Our View

Chronic-wasting disease may not be something we can eliminate in Missouri, but it is something hunters can help control.

That includes hunters in Southwest Missouri.

CWD is not unknown in the state — we’ve had 116 cases in the past decade. The Missouri Department of Conservation considers it “relatively rare,” but a challenge has erupted to our south.

Arkansas has found more than 600 cases in deer and elk since 2016, and about a quarter of those were found in four counties along the Missouri border — Carroll, Boone and, to a much lesser extent, Benton and Marion.

While the disease is not prevalent in Southwest Missouri — yet — last year, for the first time, it turned up in Stone and Taney counties, with one case each.

It’s likely just a matter of time before it shows up in neighboring counties in the region, including Barry County and possibly McDonald County.

There is a lot that is unknown about chronic-wasting disease, including its origins, but one thing that is a sure bet is that it is proving impossible to eradicate once it gets established, based on the experience of other states.

But that doesn’t mean there is nothing we can do, including:

• Mandatory testing. Barry, Stone and Taney counties, for example, as well as other border counties farther east, are part of the state CWD Management Zone, meaning testing is required for all deer harvested this coming weekend, the opening of modern firearms season.

**Activities**:
1. Decide whether each statement agrees with the editorial on chronic-wasting disease. Answer yes or no for each, quoting the words from the editorial that settle it.
(a) Missouri has recorded 116 cases of the disease over the past decade.
(b) Stone and Taney counties each had two cases last year.
(c) Testing of harvested deer is optional in the state CWD Management Zone.
2. Write the next part of the editorial on chronic-wasting disease, continuing after its final sentence.

**Data to examine**:

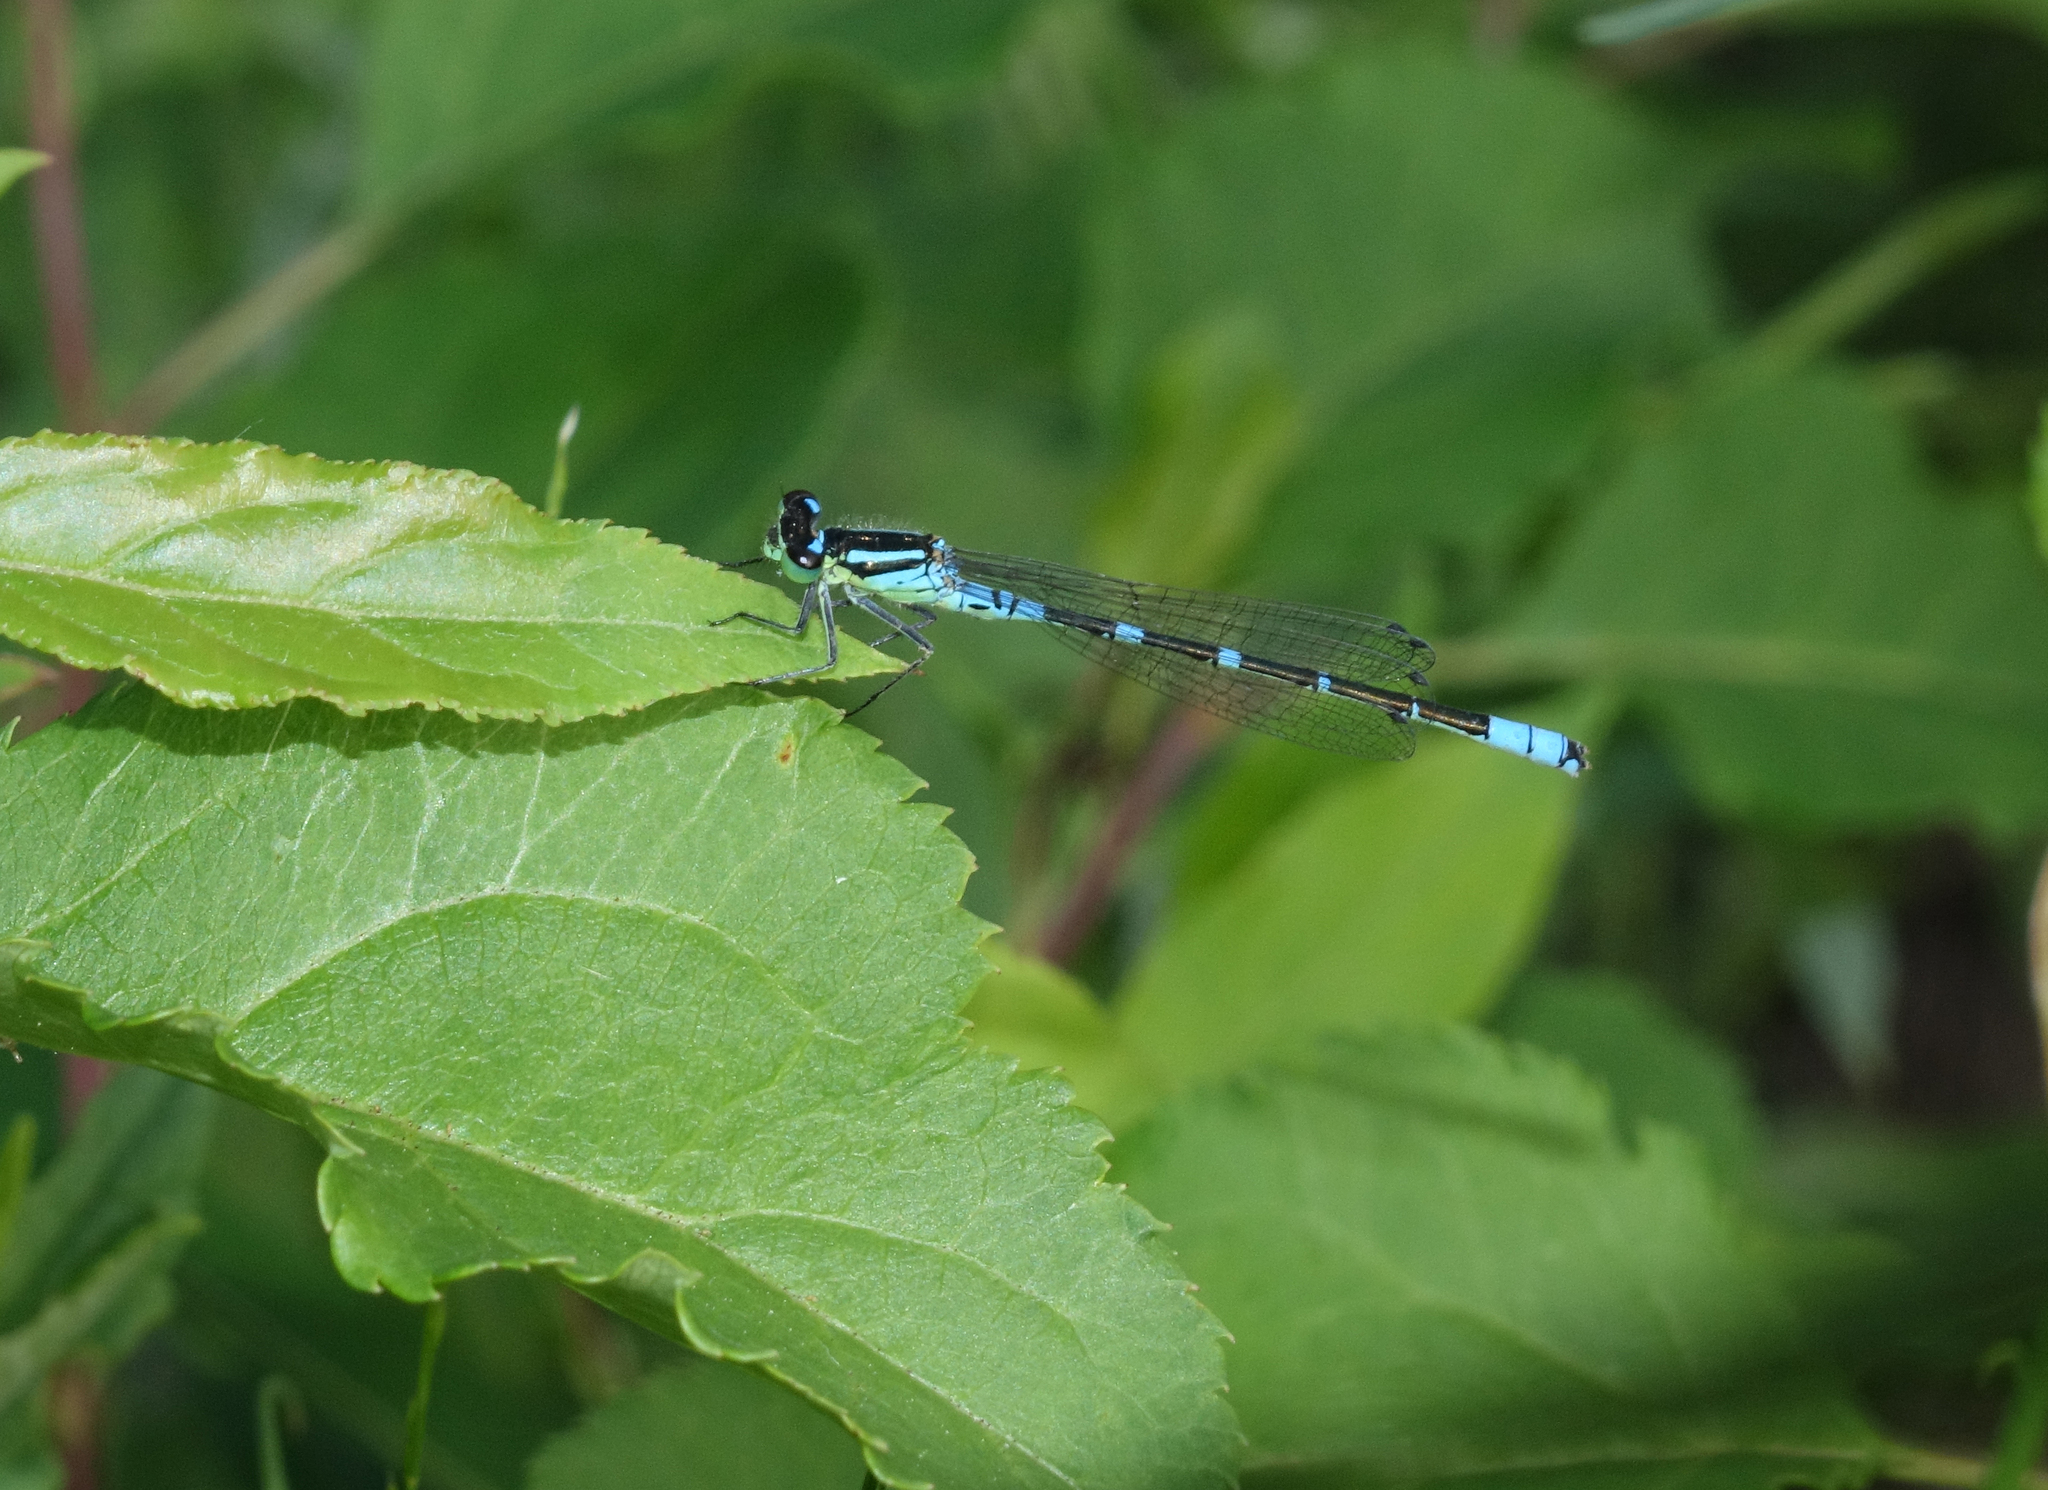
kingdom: Animalia
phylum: Arthropoda
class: Insecta
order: Odonata
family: Coenagrionidae
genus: Coenagrion
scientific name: Coenagrion lunulatum
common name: Irish damselfly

**Outputs for the tasks**:
1.
(a) Yes: "we’ve had 116 cases in the past decade"
(b) No: "with one case each"
(c) No: "testing is required for all deer harvested this coming weekend"

2.
(A list of sampling stations and details for getting deer sampled can be found at online at https://huntfish.mdc.mo.gov/hunting-trapping/wildlife-diseases/chronic-wasting-disease-cwd/mandatory-cwd-sampling-2019.)

• Voluntary testing. Area hunters who take a deer elsewhere in the region this fall and winter can have them voluntarily tested.

• Follow state rules. MDC has restrictions on feeding deer and placing minerals for deer, on the removal of deer carcasses from counties in the CWD Management Zone, and more.

Get familiar with the rules, and report sick deer.

We urge hunters this season to take the disease seriously, and we appeal to them to cooperate with state officials to limit the spread of the disease.